Lean software development shares many, if not all, of the key principles of agile software development.
As a result, in can potentially be seen as an instance of agile, much like Scrum is another instance and eXtreme Programming is another.
Whilst Scrum focuses on agile management practices, and eXtreme Programming focuses on agile engineering practices, Lean software development is an extension of the underlying principles and has a sharp focus on eliminating waste.
It can also be seen the other way around, that agile is an instance of Lean thinking.
It’s certainly true that agile principles and methods eliminate a lot of waste, especially in comparison with previous project management methods and traditional waterfall projects. That’s for sure.
And it’s also true that agile – starting with the original agile manifesto – has its roots in Lean manufacturing, as pioneered by Toyota and Honda.
But Lean thinking can actually be applied to any methodology, whether it’s waterfall, Scrum, eXtreme Programming, or whatever.
For example, in Scrum, is Sprint Planning waste? It’s certainly very time-consuming, although I would argue it’s not generally waste. There can potentially be enormous value in aligning the whole team, unifying the team on common goals, establishing a common understanding of what needs to be done, and committing as a team. On the other hand, in some circumstances, when the work is nigh-on impossible to plan and Sprints are routinely disrupted, Sprint Planning can potentially be a big waste of time.
As another example, in eXtreme Programming, is Pair Programming waste? There are some circumstances where Pair Programming is extremely valuable, for instance, when one person is learning from another, to spread knowledge about areas of the code, and to increase quality. On the other hand, if these are not particularly issues for your team, and if the tasks are relatively straightforward, it could certainly be argued that Pair Programming is waste.
It’s no wonder people find this all a bit confusing! So what are you meant to make of all this?
My personal suggestion is this…
For those that like and support the underlying key principles of agile, they still apply in Lean. In fact, agile is very Lean compared to traditional waterfall projects. In this respect, Lean thinking is an extension of agile and not a replacement.
For those adopting agile development principles, it can certainly be valuable to adopt some common practices, such as Scrum or eXtreme Programming to bring some structure and process to the principles and help the team to put the principles into practice.
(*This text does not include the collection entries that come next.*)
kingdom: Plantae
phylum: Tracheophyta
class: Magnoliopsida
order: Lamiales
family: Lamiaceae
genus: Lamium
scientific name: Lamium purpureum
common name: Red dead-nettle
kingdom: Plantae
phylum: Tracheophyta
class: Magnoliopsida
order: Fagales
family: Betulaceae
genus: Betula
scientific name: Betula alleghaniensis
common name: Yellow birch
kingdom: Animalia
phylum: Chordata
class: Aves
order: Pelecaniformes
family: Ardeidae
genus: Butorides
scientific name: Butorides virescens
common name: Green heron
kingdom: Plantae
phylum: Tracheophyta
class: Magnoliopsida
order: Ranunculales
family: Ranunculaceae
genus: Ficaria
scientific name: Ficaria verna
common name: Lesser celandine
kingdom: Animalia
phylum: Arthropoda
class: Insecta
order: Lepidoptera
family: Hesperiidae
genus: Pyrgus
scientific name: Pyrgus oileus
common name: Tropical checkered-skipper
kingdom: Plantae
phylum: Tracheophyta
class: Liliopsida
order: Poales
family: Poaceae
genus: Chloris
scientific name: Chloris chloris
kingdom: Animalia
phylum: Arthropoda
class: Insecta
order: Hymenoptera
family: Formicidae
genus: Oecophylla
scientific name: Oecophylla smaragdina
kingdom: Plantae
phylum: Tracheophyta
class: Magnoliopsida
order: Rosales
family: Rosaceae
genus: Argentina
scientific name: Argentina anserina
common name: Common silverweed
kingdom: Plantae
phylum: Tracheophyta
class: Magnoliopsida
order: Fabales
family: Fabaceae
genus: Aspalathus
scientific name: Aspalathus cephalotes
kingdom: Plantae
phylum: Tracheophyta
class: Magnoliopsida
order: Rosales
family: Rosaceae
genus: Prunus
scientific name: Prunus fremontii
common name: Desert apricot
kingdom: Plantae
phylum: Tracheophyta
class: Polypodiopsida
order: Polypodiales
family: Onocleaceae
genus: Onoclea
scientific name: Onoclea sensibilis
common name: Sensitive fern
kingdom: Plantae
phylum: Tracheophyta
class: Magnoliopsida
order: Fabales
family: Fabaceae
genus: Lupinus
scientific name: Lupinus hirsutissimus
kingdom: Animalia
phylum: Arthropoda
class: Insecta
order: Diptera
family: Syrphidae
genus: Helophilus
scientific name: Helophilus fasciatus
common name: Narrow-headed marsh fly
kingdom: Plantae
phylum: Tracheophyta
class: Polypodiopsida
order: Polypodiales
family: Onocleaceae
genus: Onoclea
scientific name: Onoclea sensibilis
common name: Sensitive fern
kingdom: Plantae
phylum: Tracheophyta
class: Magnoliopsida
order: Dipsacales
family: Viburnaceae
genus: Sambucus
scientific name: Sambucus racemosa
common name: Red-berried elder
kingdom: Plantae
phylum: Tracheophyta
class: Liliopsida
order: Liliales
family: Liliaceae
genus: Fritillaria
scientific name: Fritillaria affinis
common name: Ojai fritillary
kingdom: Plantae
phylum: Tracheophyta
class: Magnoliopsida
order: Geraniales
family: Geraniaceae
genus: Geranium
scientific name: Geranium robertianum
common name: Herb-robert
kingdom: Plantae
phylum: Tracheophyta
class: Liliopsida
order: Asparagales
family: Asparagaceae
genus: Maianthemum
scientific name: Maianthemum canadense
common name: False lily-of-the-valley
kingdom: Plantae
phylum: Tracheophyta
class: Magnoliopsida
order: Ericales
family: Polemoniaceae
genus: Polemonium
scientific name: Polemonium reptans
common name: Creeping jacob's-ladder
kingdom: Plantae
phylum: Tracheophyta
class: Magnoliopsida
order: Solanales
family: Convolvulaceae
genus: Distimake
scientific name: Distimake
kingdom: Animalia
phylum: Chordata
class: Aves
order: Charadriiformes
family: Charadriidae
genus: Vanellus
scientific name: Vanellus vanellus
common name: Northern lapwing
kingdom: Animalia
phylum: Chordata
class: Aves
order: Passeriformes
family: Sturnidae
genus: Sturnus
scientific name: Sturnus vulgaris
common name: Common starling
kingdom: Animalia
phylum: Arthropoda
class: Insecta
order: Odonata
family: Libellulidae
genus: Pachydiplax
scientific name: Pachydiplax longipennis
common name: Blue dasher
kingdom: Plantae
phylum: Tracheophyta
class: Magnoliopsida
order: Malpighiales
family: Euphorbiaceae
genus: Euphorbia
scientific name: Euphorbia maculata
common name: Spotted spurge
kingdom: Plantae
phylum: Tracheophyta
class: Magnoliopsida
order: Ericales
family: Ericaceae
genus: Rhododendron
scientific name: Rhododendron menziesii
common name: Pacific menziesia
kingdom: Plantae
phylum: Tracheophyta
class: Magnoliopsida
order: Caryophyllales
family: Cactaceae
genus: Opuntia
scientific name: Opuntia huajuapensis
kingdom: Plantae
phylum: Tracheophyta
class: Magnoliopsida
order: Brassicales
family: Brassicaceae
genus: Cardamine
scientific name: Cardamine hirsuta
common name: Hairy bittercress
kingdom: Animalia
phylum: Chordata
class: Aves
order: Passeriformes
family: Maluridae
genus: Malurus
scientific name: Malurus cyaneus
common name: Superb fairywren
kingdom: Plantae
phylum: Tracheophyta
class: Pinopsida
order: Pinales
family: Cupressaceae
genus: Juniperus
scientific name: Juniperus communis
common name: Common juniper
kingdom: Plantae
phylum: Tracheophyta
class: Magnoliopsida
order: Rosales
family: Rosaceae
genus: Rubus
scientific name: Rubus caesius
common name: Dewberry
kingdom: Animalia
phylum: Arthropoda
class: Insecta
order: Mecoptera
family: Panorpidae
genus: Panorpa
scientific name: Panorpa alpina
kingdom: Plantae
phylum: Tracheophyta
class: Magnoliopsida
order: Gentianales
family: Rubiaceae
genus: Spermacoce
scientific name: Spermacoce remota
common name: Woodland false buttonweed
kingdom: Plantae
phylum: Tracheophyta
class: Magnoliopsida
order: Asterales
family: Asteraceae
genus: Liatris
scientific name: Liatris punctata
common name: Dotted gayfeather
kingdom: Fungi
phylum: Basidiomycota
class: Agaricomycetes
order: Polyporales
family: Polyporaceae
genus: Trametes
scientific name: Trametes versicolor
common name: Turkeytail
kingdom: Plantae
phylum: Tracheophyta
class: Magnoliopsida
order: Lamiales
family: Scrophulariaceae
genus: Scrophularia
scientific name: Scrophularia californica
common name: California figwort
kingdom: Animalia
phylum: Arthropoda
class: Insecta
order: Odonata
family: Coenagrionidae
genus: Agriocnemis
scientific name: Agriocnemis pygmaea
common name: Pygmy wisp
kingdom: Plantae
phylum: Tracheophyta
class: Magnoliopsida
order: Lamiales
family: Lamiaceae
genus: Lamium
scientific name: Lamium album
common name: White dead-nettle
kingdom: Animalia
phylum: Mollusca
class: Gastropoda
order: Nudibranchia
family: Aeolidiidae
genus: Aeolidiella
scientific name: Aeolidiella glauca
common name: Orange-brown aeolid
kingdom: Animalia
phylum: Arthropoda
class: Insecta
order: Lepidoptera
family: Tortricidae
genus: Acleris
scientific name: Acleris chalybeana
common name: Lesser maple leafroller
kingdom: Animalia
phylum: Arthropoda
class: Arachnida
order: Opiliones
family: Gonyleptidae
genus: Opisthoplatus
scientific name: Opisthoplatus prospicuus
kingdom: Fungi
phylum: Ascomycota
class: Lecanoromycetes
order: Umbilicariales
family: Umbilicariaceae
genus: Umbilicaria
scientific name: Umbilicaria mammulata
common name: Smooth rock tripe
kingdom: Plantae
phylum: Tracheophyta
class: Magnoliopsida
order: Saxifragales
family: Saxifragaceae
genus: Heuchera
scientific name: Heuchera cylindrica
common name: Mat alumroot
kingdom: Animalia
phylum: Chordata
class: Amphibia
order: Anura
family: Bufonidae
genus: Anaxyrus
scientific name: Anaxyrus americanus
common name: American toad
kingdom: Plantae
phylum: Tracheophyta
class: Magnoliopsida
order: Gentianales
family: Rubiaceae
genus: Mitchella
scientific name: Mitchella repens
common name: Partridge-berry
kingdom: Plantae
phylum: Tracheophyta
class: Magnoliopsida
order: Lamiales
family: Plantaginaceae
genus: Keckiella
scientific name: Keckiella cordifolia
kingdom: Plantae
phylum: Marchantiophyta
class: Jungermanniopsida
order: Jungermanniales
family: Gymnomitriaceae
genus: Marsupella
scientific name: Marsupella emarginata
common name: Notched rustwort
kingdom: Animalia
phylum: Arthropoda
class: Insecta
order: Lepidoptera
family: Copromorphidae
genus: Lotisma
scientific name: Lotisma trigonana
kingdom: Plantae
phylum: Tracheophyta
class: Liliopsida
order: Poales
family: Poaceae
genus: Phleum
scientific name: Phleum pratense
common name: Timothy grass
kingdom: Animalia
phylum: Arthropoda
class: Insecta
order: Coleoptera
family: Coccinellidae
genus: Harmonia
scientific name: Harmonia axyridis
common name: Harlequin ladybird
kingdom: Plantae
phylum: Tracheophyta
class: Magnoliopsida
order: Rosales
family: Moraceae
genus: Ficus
Increasingly it seems to be common practice to use elements of both Scrum and XP, in order to address both the management and engineering aspects of agile. Personally I like this; the two methods are very complementary as they share the same principles and address different issues.
But in adopting these practices, or any other practices for that matter, you could also benefit from Lean thinking. Think hard about your particular circumstances, and whether any of these practices are really waste in your particular situation? If they are, regardless of methodology, you should really try to eliminate them.
One word of caution though. Be sure you really understand the intrinsic value of any process before you eliminate it. Sometimes the benefits are soft and not immediately obvious. Until you really understand the principles, and have practical experience of why they work, you’re in no place to adapt them… Agile Practices Are Meant To Be Adaptive, But Only When You’re Ready.